… no muerde

Like a rabid three-pound mutt barking and yapping ferociously through the screen door at the postman, chavez is more of a nuisance than an actual threat to the US. The mutt may act like the screen door is impeding his attack, but the reality is that the screen door offers the mutt the protection he needs to act as tough as he wants without getting stomped on.

And so is the case with Venezuela’s wannabe dictator; chavez’s antagonistic and threatening rhetoric against the number one buyer of Venezuelan crude is bolstered by the fact that he knows the US will never take him seriously. He knows, as well as the US knows, that he has neither the economic, nor the military wherewithal to fulfill any of his threats. The only ones that can be hurt by this yapping mutt are the Venezuelan people themselves. chavez does not fear them since he believes he has the thugs and the guns that can quash any uprising.

I found two editorials today that give good insight into the false bravado being sported by chavez, and describe how he is more interested in enriching himself with money and power, than anything else. The first is from Roger Cohen in the International Herald Tribune:

Oil centralizes power. Venezuelan oil fetches a lower price than most because it’s harder to refine, but [c]hávez is still pocketing between $4 billion and $6.7 billion a month, depending on whom you believe. Give anyone in an opaque, rather than open, society more than $100 million a day and he might start raving about ruling until 2050, as [c]hávez has.

The second comes from an unlikely source, the LA Times, but Sergio Muñoz still points out how chavez is a threat only to his people:

Does Chavez have the military and financial resources to play in the same league as the U.S. and other world powers?

Venezuela’s 2006 defense budget amounted to less than $2 billion, about 1.3% of its gross domestic product. His combined armed services — army, navy and air force — number about 82,000, according to GlobalSecurity.org. In contrast, the U.S. has more troops in Iraq than Chavez has in all three branches of his military.
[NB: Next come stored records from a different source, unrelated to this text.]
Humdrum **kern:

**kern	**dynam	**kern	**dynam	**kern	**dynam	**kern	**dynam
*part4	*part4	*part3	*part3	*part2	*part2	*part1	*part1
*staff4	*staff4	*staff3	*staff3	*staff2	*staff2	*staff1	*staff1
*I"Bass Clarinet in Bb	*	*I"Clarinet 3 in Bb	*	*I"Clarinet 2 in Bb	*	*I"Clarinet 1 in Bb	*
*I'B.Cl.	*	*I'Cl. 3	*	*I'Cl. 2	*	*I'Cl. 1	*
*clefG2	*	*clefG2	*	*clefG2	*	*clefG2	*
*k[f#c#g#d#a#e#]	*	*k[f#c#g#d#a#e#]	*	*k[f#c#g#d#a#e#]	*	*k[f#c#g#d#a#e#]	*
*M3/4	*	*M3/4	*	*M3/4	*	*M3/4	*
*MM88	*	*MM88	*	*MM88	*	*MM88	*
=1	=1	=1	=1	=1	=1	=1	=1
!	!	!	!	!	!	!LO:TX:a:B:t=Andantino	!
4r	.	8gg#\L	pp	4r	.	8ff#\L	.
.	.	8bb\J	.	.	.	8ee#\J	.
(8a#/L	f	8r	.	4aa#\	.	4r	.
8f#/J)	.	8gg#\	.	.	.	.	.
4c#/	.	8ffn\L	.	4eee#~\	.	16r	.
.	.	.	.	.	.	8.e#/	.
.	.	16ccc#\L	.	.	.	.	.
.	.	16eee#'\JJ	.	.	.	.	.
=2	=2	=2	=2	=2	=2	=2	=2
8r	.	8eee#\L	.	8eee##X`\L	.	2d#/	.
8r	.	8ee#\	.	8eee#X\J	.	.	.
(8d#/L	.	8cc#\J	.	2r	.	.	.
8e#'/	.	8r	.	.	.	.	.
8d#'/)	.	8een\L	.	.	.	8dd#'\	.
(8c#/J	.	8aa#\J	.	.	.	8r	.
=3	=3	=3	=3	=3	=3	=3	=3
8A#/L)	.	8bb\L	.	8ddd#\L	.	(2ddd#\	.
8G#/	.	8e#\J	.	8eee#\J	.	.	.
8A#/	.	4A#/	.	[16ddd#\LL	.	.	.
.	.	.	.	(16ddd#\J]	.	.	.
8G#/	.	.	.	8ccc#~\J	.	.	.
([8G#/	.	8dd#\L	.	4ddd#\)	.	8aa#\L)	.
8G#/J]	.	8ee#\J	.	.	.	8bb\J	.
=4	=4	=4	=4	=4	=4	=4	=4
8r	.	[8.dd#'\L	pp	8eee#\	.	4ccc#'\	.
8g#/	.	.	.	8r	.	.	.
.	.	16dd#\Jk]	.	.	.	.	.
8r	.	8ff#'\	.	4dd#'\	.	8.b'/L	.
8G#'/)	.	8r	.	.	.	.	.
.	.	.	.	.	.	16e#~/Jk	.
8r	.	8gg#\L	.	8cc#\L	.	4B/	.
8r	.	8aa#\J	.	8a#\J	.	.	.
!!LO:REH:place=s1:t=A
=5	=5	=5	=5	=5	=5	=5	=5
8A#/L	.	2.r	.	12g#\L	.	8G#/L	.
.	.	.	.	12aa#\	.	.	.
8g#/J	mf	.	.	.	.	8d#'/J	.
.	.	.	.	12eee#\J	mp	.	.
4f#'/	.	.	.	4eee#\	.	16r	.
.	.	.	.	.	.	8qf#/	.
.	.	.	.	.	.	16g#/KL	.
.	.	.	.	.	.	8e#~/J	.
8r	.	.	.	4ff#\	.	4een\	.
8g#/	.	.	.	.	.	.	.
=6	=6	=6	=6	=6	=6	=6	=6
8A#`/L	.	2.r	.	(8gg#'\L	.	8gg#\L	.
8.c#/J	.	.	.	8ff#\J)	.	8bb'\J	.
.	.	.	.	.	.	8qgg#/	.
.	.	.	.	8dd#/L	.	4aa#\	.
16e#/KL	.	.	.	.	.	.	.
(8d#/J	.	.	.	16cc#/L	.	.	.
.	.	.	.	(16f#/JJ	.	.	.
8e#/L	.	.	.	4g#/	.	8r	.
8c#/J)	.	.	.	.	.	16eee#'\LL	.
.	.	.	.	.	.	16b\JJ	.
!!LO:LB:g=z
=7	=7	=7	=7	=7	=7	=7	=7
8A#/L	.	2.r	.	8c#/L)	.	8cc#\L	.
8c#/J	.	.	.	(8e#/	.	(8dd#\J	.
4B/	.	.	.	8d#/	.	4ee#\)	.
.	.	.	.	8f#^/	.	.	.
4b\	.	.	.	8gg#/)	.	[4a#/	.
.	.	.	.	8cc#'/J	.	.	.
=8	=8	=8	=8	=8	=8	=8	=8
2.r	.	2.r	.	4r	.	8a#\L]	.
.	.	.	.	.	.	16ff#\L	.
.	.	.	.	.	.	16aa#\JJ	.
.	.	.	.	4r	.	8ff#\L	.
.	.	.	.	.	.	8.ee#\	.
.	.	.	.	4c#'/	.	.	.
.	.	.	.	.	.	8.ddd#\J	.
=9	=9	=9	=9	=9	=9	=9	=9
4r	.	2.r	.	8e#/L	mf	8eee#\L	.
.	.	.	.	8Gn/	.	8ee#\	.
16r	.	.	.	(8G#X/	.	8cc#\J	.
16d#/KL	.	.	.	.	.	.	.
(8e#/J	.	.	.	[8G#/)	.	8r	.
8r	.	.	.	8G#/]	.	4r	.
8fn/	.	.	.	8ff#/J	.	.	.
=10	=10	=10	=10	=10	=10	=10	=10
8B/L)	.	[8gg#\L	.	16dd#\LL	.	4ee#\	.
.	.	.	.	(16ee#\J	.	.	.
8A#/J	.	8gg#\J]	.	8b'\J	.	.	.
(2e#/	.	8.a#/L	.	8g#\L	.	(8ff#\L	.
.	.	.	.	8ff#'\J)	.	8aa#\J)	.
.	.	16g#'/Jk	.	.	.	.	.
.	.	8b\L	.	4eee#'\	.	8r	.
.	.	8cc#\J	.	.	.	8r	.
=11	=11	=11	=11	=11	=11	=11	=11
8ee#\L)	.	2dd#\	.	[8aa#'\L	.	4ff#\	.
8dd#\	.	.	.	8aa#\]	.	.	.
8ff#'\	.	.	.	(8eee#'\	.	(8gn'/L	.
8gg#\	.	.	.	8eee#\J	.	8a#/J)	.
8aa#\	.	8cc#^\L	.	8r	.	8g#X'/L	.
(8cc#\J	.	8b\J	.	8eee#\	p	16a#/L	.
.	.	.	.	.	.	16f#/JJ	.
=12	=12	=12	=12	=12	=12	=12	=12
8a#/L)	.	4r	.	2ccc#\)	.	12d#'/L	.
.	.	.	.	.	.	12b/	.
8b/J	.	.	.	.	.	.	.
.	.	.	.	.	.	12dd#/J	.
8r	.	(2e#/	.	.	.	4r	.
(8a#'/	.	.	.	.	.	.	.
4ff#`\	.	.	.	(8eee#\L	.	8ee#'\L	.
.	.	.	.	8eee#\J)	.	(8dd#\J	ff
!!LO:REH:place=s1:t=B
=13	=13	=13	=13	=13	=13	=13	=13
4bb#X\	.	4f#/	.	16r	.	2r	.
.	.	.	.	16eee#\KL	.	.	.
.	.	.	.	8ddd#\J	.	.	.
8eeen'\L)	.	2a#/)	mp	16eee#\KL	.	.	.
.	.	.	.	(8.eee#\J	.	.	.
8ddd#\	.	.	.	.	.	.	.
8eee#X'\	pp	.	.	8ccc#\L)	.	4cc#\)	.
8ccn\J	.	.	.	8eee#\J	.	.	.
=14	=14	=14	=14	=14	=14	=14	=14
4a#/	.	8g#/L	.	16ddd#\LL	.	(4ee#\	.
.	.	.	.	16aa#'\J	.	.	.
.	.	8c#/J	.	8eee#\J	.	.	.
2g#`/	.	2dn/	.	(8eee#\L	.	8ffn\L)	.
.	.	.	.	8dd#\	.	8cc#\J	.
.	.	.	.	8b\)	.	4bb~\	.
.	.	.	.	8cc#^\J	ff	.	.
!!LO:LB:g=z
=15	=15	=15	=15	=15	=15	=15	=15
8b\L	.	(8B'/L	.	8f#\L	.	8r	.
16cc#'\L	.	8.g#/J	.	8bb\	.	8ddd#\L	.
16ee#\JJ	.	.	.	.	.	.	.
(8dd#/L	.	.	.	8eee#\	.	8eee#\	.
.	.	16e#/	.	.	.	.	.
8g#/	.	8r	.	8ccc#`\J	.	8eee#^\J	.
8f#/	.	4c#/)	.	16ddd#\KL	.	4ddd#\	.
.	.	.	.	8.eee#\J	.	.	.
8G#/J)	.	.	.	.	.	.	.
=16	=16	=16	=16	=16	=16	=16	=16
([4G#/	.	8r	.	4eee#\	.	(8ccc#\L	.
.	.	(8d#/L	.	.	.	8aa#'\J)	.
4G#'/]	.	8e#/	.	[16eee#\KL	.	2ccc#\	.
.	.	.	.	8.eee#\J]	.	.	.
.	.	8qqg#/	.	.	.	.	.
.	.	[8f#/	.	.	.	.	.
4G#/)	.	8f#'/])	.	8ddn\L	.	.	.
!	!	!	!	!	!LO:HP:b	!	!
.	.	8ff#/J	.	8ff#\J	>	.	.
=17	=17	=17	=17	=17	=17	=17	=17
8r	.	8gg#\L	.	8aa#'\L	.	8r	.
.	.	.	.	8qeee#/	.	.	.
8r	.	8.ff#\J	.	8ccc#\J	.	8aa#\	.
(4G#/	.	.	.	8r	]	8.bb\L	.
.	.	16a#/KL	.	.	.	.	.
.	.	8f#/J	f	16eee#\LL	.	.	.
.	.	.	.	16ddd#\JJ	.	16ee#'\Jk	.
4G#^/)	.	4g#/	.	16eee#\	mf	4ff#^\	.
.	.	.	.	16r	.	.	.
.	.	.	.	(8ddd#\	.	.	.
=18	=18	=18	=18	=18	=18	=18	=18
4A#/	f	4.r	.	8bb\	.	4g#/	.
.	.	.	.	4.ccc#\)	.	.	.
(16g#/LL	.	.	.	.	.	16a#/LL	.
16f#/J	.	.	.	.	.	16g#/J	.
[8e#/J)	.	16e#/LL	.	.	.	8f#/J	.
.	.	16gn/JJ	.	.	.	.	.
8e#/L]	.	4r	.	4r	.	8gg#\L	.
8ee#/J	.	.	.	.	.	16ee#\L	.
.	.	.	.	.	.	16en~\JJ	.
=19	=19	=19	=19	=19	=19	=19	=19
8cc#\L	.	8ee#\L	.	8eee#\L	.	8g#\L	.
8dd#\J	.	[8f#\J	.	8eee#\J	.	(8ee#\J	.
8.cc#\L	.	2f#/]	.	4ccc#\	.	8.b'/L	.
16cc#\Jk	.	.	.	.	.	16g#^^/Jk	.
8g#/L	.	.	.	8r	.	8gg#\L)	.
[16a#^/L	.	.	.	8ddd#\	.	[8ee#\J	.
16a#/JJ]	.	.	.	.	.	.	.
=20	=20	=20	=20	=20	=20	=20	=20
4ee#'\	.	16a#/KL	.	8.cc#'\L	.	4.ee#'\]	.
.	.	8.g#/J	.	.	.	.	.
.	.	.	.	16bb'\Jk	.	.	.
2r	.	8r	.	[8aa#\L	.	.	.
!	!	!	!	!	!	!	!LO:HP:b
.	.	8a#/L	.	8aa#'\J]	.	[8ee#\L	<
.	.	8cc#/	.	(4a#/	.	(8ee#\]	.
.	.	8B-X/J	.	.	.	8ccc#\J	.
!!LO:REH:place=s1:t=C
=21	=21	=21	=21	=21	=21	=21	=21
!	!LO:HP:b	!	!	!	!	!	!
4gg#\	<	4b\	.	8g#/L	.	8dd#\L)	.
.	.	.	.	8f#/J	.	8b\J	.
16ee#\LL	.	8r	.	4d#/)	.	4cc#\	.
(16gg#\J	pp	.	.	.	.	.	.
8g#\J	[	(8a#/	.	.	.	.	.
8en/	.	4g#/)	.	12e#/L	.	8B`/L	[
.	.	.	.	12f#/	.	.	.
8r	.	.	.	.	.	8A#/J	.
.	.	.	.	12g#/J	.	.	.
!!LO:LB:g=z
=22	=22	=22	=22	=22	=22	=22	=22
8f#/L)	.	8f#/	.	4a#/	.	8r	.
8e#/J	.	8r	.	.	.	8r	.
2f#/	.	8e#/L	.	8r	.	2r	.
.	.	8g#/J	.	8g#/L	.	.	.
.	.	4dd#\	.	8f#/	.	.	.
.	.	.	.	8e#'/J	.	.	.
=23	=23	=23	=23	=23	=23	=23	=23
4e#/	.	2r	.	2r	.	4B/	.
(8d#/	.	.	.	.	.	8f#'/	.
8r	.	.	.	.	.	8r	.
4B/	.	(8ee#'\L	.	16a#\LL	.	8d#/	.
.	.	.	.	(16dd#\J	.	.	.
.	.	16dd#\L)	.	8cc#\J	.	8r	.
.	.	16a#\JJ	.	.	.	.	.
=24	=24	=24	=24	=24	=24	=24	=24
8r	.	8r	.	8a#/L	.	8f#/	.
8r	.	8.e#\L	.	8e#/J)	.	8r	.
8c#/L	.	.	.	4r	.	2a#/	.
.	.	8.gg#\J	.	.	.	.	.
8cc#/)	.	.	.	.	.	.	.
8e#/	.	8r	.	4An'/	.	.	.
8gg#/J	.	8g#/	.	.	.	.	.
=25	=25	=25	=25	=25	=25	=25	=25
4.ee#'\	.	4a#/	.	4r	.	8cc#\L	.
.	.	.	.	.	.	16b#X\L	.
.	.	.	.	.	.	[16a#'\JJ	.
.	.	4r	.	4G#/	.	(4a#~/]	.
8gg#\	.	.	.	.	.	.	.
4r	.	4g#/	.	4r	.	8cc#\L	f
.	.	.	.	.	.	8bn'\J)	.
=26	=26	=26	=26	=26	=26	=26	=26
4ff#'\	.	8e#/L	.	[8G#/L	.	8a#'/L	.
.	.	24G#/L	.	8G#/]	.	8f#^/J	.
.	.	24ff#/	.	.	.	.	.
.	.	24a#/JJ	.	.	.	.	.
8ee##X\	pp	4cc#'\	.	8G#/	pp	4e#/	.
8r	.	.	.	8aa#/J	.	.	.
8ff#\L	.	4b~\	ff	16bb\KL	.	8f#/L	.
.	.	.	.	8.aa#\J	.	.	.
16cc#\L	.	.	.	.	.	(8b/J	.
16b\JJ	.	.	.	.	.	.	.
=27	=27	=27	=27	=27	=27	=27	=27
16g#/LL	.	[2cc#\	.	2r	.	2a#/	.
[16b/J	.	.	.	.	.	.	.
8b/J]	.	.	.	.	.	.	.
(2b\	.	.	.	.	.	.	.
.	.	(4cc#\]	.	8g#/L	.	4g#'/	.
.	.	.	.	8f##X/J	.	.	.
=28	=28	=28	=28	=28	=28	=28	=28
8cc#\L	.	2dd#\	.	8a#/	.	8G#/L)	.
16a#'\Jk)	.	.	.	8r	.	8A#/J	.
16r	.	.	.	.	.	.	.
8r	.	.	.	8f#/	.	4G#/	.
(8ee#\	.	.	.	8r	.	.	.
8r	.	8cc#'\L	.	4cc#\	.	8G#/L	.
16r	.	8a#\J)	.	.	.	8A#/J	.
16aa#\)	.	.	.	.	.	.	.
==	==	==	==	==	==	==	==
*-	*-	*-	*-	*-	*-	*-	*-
Although this Venezuelan tyrant with the Napoleonic complex poses little, if no threat to us here in the US, he is still the largest threat to our Venezuelan brothers and sisters. Left to pursue his whims and avarice, the yapping dog of Caracas will end up destroying Venezuelan society, families, and the economy, just as his master has done in Cuba.

Today may be Venezuela’s last chance to put this mutt back in his cage. If they fail to stop him, they need only look to Cuba to see what their future will look like.

*No dogs were hurt during the writing of this post. The author also apologizes for any offense, directly or indirectly, this post may cause dogs who through no fault of their own, must also endure chavez’s yapping.

5 thoughts on “… no muerde”

  1. Ya empezo la trampa…. voting suspended in the Miami consulate due to fire.

    C’mon, how friggin’ obvious can the scam be?

    It’s at the herald.com

  2. It is sad, there is no hope in h.ll that Chavez will allow the results to go against him…

    Next is civil war…

  3. Ditto on the point that chavez is more of a yapping mutt than a serious pit bull off a leash.

    However, my respectful disagreement that he’s just a nuisance to the US; that’s what our State Dept. & others have said about kasstro too. While chavez may not have the military hardware and other clout to do us direct harm, he’s proven relentless sowing seeds of instability all over the map, buying votes and thugs with his petrodollars. And in a post-9/11 world, that may count for something in the future. It remains to be seen. Remember he’s been schmoozing with Ahm-a-demon-job in Iran since he arrived at Miraflores. Iranian mullahs’ insane ideology is far more dangerous than their nukes, in my estimation.

    IMHO, we should not take for granted our safety by looking south of the border and thinking that smaller or poorer or 3rd World countries are incapable of causing a lot of damage.